Beacon Application Services Blog

PeopleSoft Cloud Manager

Written by Dan Maude | Jan 5, 2017 11:43:04 PM

Cloud Manager for PeopleSoft Coming to Oracle Marketplace

At the recent PeopleSoft Summit at Oracle Headquarters, a very interesting product called PeopleSoft Cloud Manager was demonstrated. The name might change, and no release dates were given. But the product looked mature (for a 1.0 release), and may prove of great value to customers who plan to keep running PeopleSoft applications for a while, but also want to enjoy the time and cost savings derived from automation and cloud processing.

The most interesting thing about this product is that it is not part of PeopleTools, nor will it be delivered via a PeopleSoft Image (PI). Instead, PeopleSoft Cloud Manager will be an Oracle Cloud Marketplace application, hanging out next to the latest PIs for your applications.

In other words, PeopleSoft Cloud Manager isn't a PeopleSoft enhancement, or a new architecture, but an application to automate and standardize the creation of PeopleSoft environments and instances on the Oracle Cloud. It appears that the PeopleTools development team, together with the PeopleSoft application teams and the Oracle Cloud team put this product together to help customers facilitate the deployment and management of PeopleSoft on the Oracle Cloud.

PEOPLSOFT CLOUD MANAGER (Screen snapshot by D. Maude)

While no information on this product appears to be available yet, and handout materials for these sessions have yet to be distributed to attendees, I took notes (and a picture, above). 

The tile on the left-top is Topology, to set definitions and specify the overall architecture. The next tile is the Environment Template, which is a cookie cutter analogous to (or just uses) the PeopleSoft Deployment Kits (DPKs) delivered in Tools 8.55. The templates are used to create the actual instances or environments. in Tile 3

The Lift + Shift tile contains predefined scripts to move environments from on-premises. The delivered scripts were built in Python, so the user has access to the code running this (and other) script processes. Customers will create a DPK, create an environment, and upload into the new environment. 

The Repository lets customers subscribe to new PeopleSoft Images for Financials, HCM and Campus. (When they are released, they will be automatically downloaded from MOS.) There are Cloud Manager settings, and customer specific setting in the remaining tiles.

A few other points worth mentioning. PeopleSoft Cloud Manager will require PeopleTools 8.55.11 (at least). Part of the (optional) automation is to let the PCM process update PeopleSoft Tool patches. And if you are running PeopleSoft on an Oracle database, there are also features to upgrade and update database releases as well. 

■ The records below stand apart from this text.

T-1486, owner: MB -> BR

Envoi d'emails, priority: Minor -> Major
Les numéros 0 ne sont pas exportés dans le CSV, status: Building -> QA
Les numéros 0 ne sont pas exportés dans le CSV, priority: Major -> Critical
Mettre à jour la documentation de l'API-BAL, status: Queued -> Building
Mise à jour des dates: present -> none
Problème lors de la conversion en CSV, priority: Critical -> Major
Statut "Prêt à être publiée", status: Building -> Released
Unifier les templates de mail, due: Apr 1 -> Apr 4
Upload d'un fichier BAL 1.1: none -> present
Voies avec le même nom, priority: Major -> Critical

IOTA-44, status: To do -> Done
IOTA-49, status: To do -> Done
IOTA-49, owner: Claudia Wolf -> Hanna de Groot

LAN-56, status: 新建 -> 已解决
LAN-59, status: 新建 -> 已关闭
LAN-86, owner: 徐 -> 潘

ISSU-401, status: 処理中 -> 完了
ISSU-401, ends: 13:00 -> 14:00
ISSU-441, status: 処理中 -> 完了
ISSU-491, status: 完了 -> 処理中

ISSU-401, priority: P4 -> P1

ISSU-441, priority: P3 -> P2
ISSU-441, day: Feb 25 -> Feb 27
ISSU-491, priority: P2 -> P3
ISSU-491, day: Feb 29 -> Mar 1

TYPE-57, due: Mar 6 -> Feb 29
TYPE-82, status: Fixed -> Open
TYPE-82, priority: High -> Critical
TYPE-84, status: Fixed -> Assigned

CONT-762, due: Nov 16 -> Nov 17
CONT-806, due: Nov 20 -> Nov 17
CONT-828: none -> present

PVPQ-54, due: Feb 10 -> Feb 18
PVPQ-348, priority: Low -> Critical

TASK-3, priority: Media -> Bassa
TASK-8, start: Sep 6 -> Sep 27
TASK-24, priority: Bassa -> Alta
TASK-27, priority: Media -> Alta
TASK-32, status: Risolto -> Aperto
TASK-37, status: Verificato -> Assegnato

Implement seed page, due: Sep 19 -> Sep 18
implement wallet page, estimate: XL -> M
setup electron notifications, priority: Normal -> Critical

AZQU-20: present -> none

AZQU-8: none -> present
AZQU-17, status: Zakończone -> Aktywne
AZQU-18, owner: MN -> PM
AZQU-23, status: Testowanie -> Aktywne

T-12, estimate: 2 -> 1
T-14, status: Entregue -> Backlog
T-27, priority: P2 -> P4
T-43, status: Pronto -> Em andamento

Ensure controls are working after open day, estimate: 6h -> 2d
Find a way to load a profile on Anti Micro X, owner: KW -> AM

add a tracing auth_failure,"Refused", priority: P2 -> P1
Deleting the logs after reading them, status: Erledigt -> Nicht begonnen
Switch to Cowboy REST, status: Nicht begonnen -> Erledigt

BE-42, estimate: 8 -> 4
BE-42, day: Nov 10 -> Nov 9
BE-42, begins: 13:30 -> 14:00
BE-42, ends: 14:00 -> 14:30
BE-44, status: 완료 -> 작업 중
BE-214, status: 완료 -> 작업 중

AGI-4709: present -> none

At Beacon we have created PeopleSoft instances on both AWS and the Oracle Cloud. PeopleSoft runs fine as is, on both these cloud platforms. But right now, neither of these clouds have anything specifically tailored to PeopleSoft, except the PIs that are already on the Oracle Cloud. Much of the cloud set up has to be done manually, just as if you were creating on-premises instances. DPKs make the creation of new instances more automated, but much of the process - Tools patches, environment definitions, adding app servers, etc is generic and or manual. 

The apparent intent of the Tools team is to completely automate the process of setting up and running PeopleSoft environments on the Oracle Cloud, in order to make moving and running PeopleSoft more attractive and efficient on the Oracle Cloud. If you are planning or considering a possible migration of some (dev/test) or all (production) of your PeopleSoft to a Public cloud, especially if you run on Oracle's DB, this is coming soon enough (I think) to be an avenue to consider. If I was a person who predicted release time frames I would predict something like March.

There "is no magic" here. PeopleSoft Cloud Manager is a framework (and scripts) to automate each of the steps necessary to deploy PeopleSoft. PCM does not change the current (or future) PeopleSoft architecture, it uses DPKs and definitions of Oracle's Cloud Services to highly automate and standardize a complex and time-consuming process.